Karen Edwards nearly didn’t enter the comedy arena.
It took a bucket list after a kidney transplant thirteen years ago for the full-time community support officer, and single mum to even consider stand-up comedy.
She became involved in the Indigenous comedy competition Deadly Funny after finding out about it on Facebook. “People always said ‘you’re funny, you should do stand-up comedy’, and I just kept getting tagged in posts about the competition.”
Finally in 2015, she drove the 700km from Charleville to Brisbane, to take her place in the Brisbane heat of the competition. After missing the workshop for competitors, “don’t even start me on that”, she had a quick practice at Indigenous arts centre The Watch House before taking the stage.
With Stephen Oliver of ‘Black Comedy’ fame as MC, and Sean Choolburra as a guest act she admits she found it “a bit intimidating.”
However, her bawdy and brash routine beat out the six male competitors to win the heat and to take her place in the grand final. When asked about that moment she still appears gobsmacked: “I won… I couldn’t believe it.”
She was flown to the Melbourne International Comedy Festival where she was mentored by renowned Indigenous comedian Kevin Kropinyeri.
It was also at the finale that she met Judith Lucy for the first time.
As runner up in the competition, Karen was awarded the Institute of Koorie Education Deadly Funny mentorship which entitled her to a one-on-one coaching session with the acclaimed comedian..
“Look I couldn’t put a price on that, it was better than winning, she’s one of my idols."

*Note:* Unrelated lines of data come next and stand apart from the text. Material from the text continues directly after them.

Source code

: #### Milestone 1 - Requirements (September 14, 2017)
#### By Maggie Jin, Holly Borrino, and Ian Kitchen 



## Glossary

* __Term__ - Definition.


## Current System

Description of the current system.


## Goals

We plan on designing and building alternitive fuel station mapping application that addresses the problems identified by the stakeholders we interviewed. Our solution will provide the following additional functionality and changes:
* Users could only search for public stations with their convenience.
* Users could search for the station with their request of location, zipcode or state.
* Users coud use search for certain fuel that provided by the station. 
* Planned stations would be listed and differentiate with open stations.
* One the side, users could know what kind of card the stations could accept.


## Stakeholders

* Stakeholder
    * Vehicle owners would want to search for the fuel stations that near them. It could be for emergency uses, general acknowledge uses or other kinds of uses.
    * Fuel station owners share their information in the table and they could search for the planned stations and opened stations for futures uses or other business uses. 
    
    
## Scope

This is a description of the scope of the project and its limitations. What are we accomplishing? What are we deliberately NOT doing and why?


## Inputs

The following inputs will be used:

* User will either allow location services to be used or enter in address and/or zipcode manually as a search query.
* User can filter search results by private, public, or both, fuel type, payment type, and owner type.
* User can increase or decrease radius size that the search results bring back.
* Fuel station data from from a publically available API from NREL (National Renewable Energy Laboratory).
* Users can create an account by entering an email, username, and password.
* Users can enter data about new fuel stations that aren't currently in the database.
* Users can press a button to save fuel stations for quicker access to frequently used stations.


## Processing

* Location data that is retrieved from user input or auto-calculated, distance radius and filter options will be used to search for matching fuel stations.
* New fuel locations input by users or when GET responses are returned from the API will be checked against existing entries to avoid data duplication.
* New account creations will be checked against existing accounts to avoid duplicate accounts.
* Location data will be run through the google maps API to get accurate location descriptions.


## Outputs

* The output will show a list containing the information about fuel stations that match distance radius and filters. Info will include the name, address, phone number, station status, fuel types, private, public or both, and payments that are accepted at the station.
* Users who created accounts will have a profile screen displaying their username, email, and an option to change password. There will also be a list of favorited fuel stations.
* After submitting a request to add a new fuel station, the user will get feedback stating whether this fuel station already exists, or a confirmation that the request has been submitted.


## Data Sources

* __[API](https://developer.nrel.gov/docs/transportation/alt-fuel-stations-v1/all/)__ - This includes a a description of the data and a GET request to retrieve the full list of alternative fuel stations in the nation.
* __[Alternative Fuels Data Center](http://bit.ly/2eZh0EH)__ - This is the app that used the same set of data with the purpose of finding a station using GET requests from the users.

"To meet her and get some tips, I always use her advice when I perform…her advice about working in the industry, and as a woman in a male-dominated industry have been invaluable.”
Judith Lucy, in her usual droll manner, contends that she became involved with Deadly Funny because, “I'm a left leaning, guilt riddled, privileged, white wanker”.
The pair met up in November and Karen credits the opportunity with empowering her to continue in stand-up comedy. And continue she has.
Karen recently had her work credited as a writer for the ABC’s ‘Black Comedy’ Series 2, and will be performing in an upcoming show ‘Aborigi-LOL’ with fellow Deadly Funny alumni at the Melbourne Comedy Festival.
Wes Snelling, the producer of the Deadly Funny program said, “Aboriginal and Torres Strait Islanders have many funny stories to tell, a program like Deadly Funny allows for peeps to take the main stage and be heard via the medium of entertainment. It is so important that we do see and hear our indigenous talent on our stages and screens.”